Потом, сквозь наслаивающиеся годы и ужасы, что прошло, то стало мило, и тошнотворное викторианство превратилось для многих в синоним внешнего благополучия и основательности Европы XIX века. Добродетельная, плодовитая, разумная, размеренная Виктория все покрывала своими юбками. Впрочем, из-под бабушкиных шелков миру шаловливо подмигивал внук, герцог Кларенс, чудный персонаж belle йpoque, очаровательный и беззаботный. Слухи упорно идентифицируют этого блестящего юношу, заболевшего сифилисом, с Джеком Потрошителем, великим лондонским убийцей викторианского времени. Был или не был герцог убийцей-маньяком, препарировавшим свои жертвы с научным хладнокровием, до сих пор неизвестно, но сама эта гипотеза убедительно свидетельствует о том, что викторианская идиллия заключала в своем чреве Джека Потрошителя. Позитивность почему-то все время оказывается в прямом родстве с кровожадностью.

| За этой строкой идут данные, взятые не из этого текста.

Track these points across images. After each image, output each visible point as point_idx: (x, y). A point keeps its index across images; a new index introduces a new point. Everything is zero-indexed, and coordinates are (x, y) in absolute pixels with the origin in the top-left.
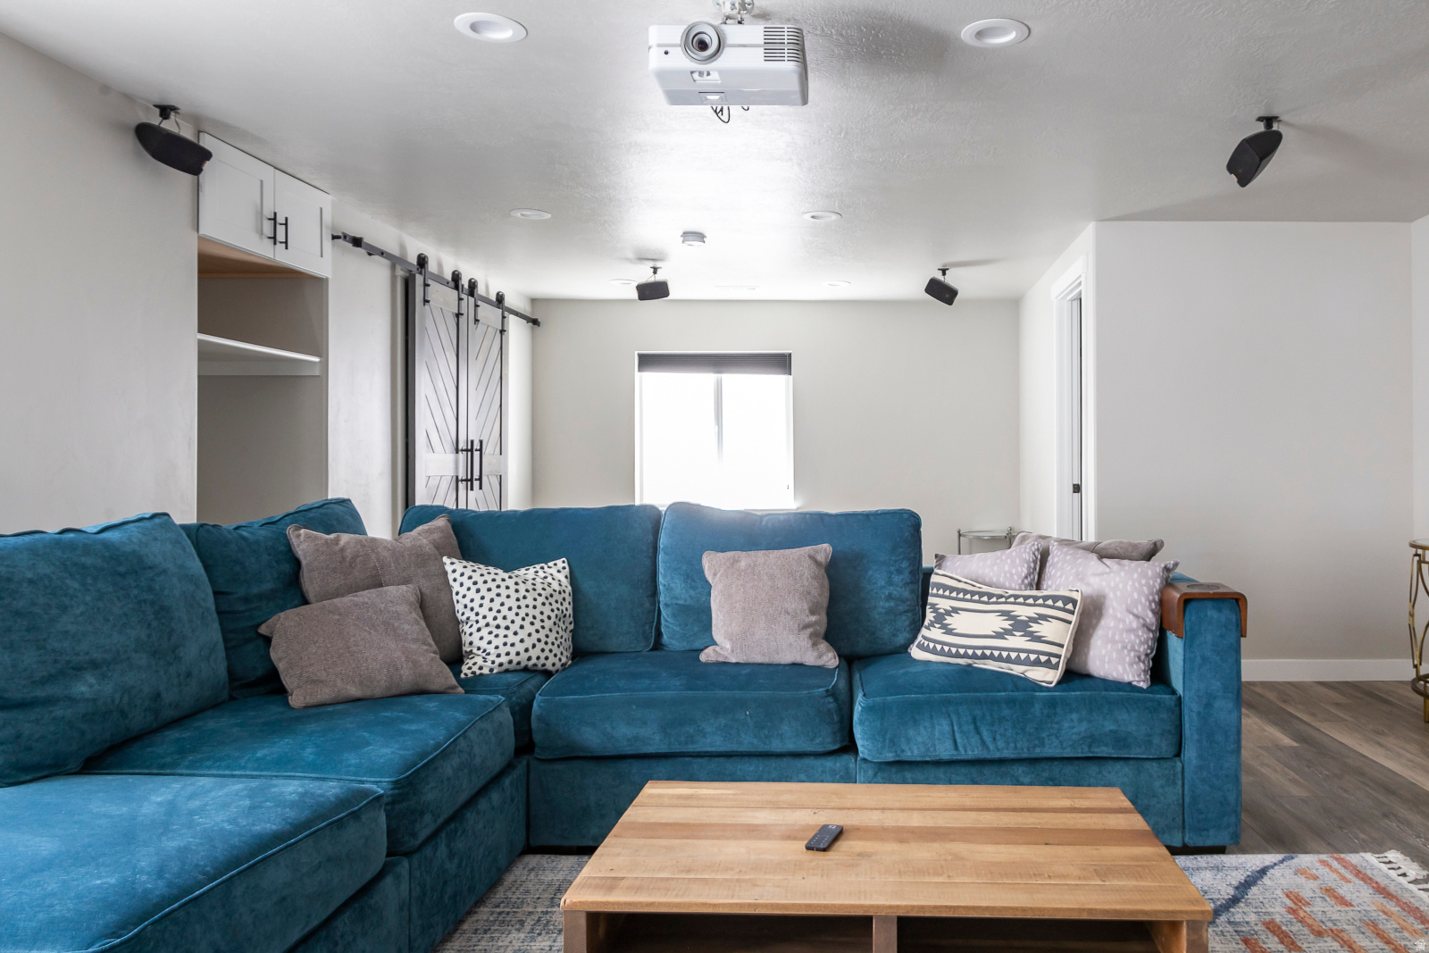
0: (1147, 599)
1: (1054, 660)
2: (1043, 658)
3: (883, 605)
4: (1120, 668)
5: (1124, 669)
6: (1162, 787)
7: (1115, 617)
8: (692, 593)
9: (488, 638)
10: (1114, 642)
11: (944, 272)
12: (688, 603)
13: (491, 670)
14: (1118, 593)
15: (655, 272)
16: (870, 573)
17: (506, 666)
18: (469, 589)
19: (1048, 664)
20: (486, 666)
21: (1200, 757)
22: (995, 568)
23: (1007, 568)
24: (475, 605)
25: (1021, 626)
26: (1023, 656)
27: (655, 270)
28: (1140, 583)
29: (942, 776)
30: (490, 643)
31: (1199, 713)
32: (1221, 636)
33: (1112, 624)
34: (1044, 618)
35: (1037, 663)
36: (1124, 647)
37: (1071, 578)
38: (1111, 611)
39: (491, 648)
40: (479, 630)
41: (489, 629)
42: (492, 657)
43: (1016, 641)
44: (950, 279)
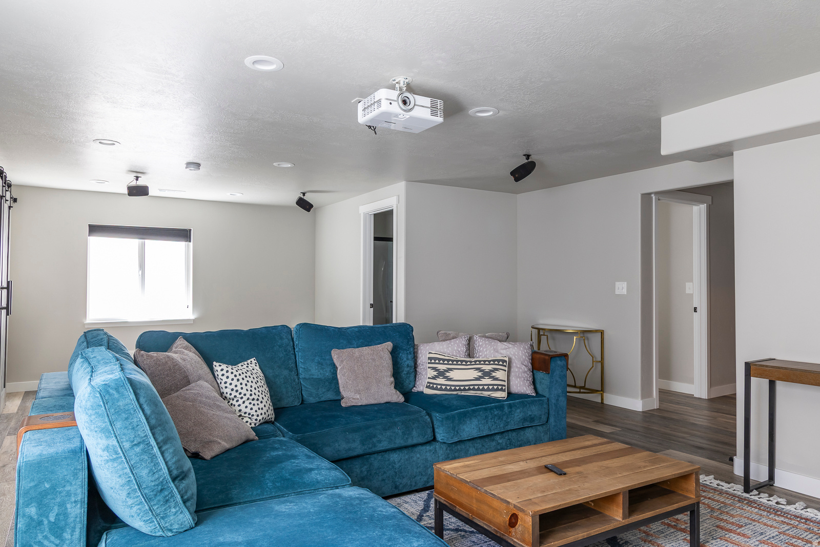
0: (528, 358)
1: (504, 388)
2: (500, 387)
3: (406, 369)
4: (525, 389)
5: (526, 388)
6: (543, 436)
7: (517, 367)
8: (321, 371)
9: (250, 406)
10: (520, 378)
11: (304, 194)
12: (319, 377)
13: (255, 424)
14: (516, 356)
15: (137, 180)
16: (401, 354)
17: (262, 421)
18: (233, 380)
19: (502, 390)
20: (253, 422)
21: (555, 421)
22: (450, 349)
23: (456, 348)
24: (239, 388)
25: (487, 374)
26: (491, 387)
27: (137, 178)
28: (524, 352)
29: (471, 445)
30: (251, 409)
31: (554, 404)
32: (562, 371)
33: (517, 370)
34: (497, 369)
35: (497, 390)
36: (524, 379)
37: (492, 351)
38: (514, 364)
39: (253, 412)
40: (244, 402)
41: (249, 401)
42: (255, 417)
43: (487, 381)
44: (308, 198)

Затхлость. Старообразность во всем, терпкий запах духов стареющих красавиц, тела с излишком жира, избыточная размеренность нравов, быта, словесности, вкуса. Духота пространства, заставленного условностями и сплошь занятого вялой, обрюзгшей культурой, старающейся удушить все в своих гуманистических объятиях. Молодости отвратительны слюнявые поцелуи старости, объявляющей себя вечностью. Фон Ашенбах, с тайным удовольствием замечающий, что Тадзио долго не проживет, - это чувственность belle йpoque во всей своей красе. Во всем господствует форма, окостеневшая, омертвелая, подавляющая любую возможность дышать, переживать и мыслить. Давящее все вокруг собственное достоинство, агрессивное и дряблое. Форма: застегнутый на все пуговицы сюртук, высокий галстук, перчатки, длинное платье. Форма мешает движению, она полностью принадлежит прошлому, заслоняет будущее. Форма - главное препятствие всему, ее нужно разодрать, растерзать в клочки. Гуманизм - человек в футляре, с глупейшей важностью провозглашающий: «Антропос!» Футуризм ненавидел форму, страстно желая разделаться с жестокой и благодушной самоуверенностью окружающего мира. Только полное разрушение, всеобщая катастрофа, торжество смерти, только гибель, стирающая все до нуля, могут принести облегчение. Авангардные манифесты начала века кровожадны, и раздутая ими ненависть к форме с головокружительной быстротой набирает обороты: проклюнувшись в девятисотые, к началу 1910-х она захватывает всю Европу. Кубизм превращает мир в россыпь осколков, экспрессионизм все более тяготеет к красочному месиву, Кандинский, Делоне и Купка грезят вселенскими пятнами, русский и итальянский футуризм дробят впечатления и предметы на мелкие фрагменты, и даже старички импрессионисты, оставшиеся в живых, свои кувшинки превращают в абстрактные откровения. Ждущий с нетерпением августа 1914-го авангард похож на Джека Потрошителя, выглядывающего из-под юбок королевы Виктории. За ним будущее.